Reproduce every one of the records below word for word, leaving out the pictures.

Stored data entries:
======

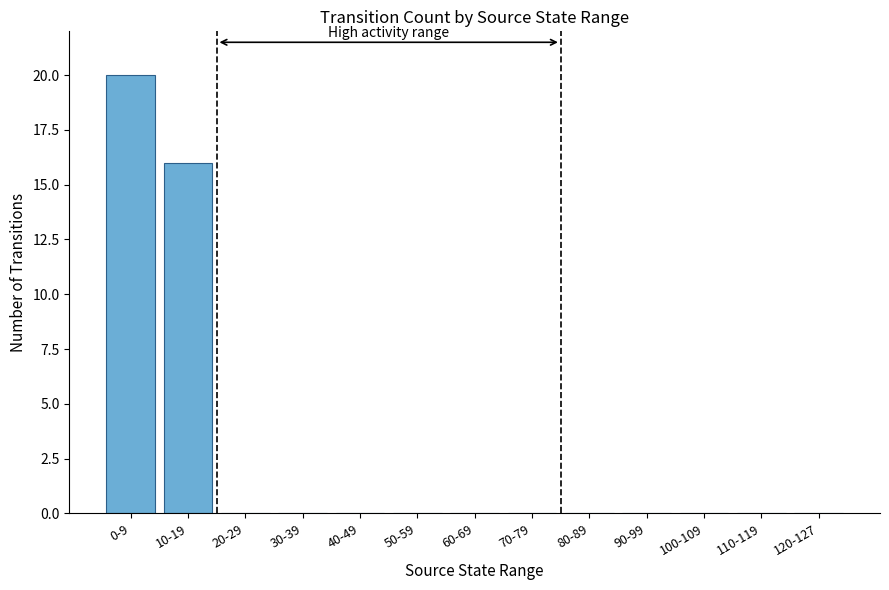

Reading right to left, transcribe all the data shown in this chart.

0	0	0	0	0	0	0	0	0	0	0	16	20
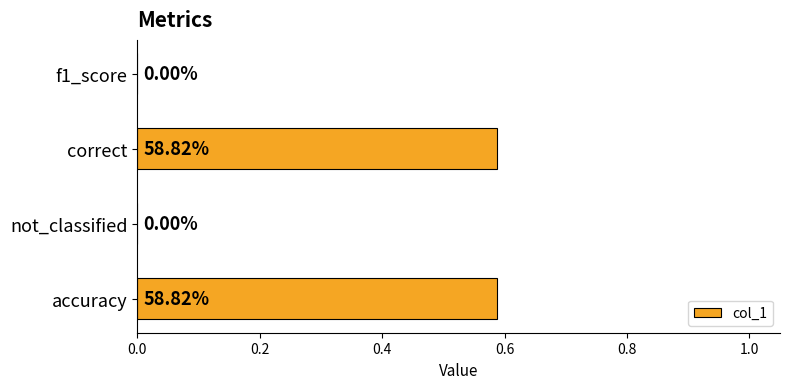

Which has a higher value, correct or f1_score?

correct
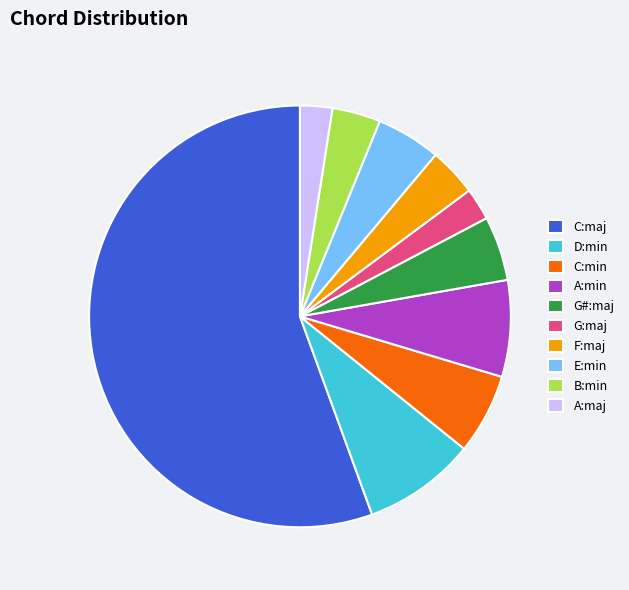

Which slice is the largest?

C:maj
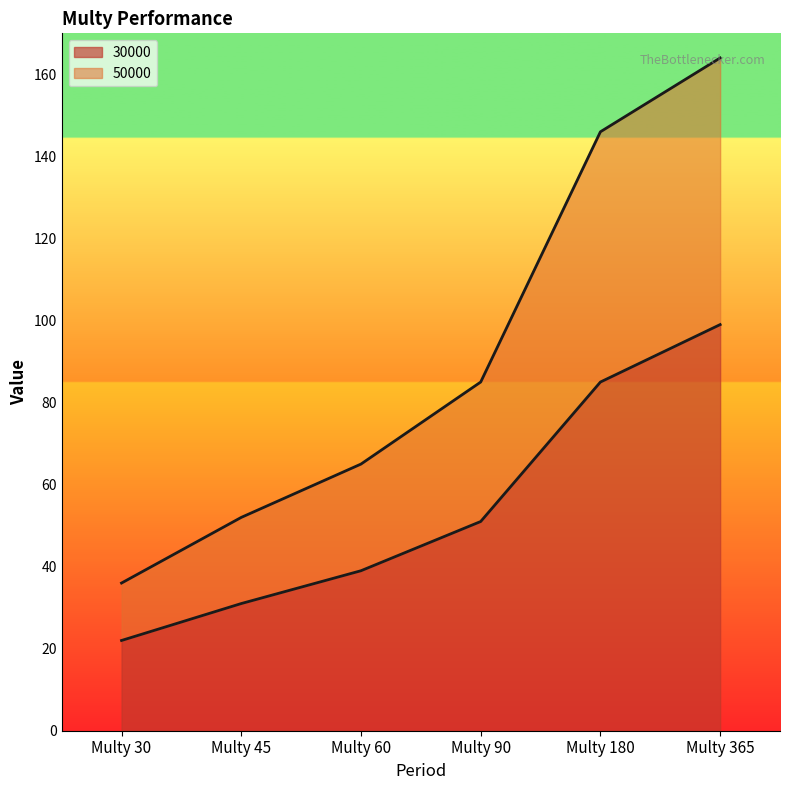

Reading right to left, list all the values displayed in this chart.

30000: Multy 365=99	Multy 180=85	Multy 90=51	Multy 60=39	Multy 45=31	Multy 30=22
50000: Multy 365=164	Multy 180=146	Multy 90=85	Multy 60=65	Multy 45=52	Multy 30=36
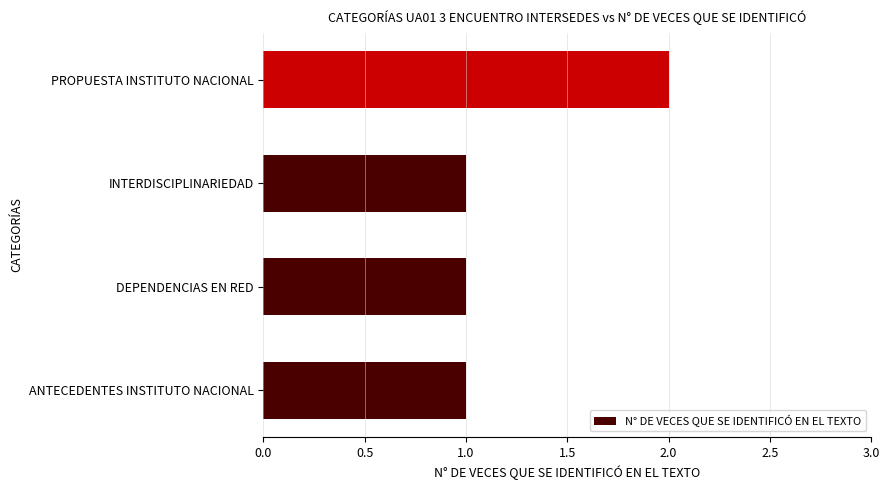

What is the ratio of the value at INTERDISCIPLINARIEDAD to the value at PROPUESTA INSTITUTO NACIONAL?

0.5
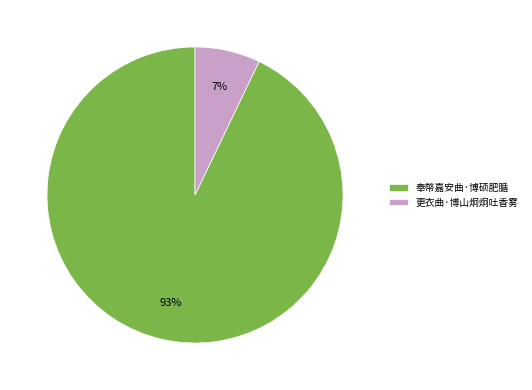

What is the largest slice in the pie chart?

奉幣嘉安曲·博硕肥腯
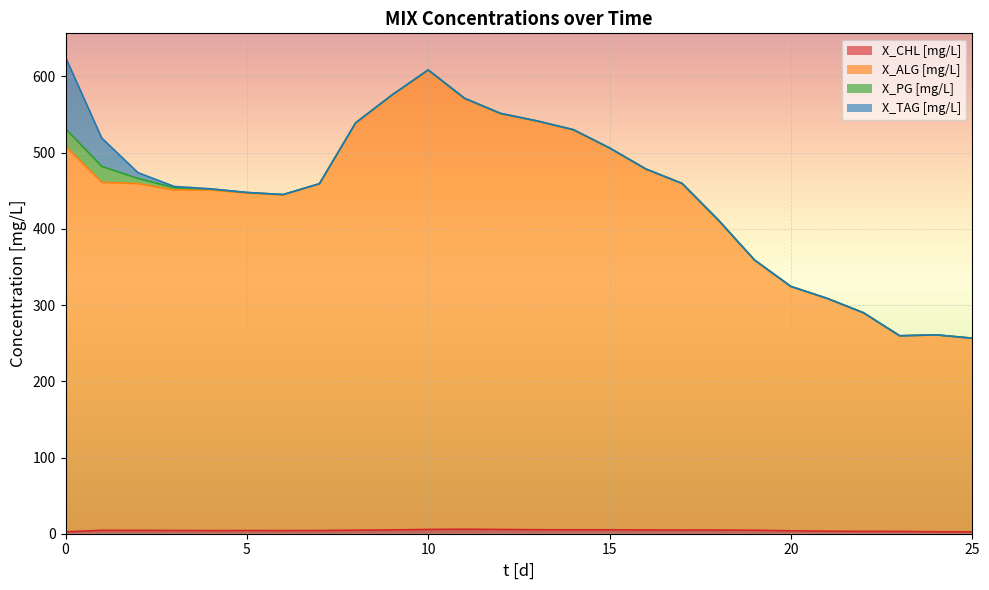

Is the value of X_ALG [mg/L] at 19 greater than the value of X_CHL [mg/L] at 25?

Yes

======

_Exercise output_
Reading right to left, transcribe all the data shown in this chart.

0	0	0	0	0	0	0	0	0	0	0	16	20

Which has a higher value, correct or f1_score?

correct

Which slice is the largest?

C:maj

Reading right to left, list all the values displayed in this chart.

30000: Multy 365=99	Multy 180=85	Multy 90=51	Multy 60=39	Multy 45=31	Multy 30=22
50000: Multy 365=164	Multy 180=146	Multy 90=85	Multy 60=65	Multy 45=52	Multy 30=36

What is the ratio of the value at INTERDISCIPLINARIEDAD to the value at PROPUESTA INSTITUTO NACIONAL?

0.5

What is the largest slice in the pie chart?

奉幣嘉安曲·博硕肥腯

Is the value of X_ALG [mg/L] at 19 greater than the value of X_CHL [mg/L] at 25?

Yes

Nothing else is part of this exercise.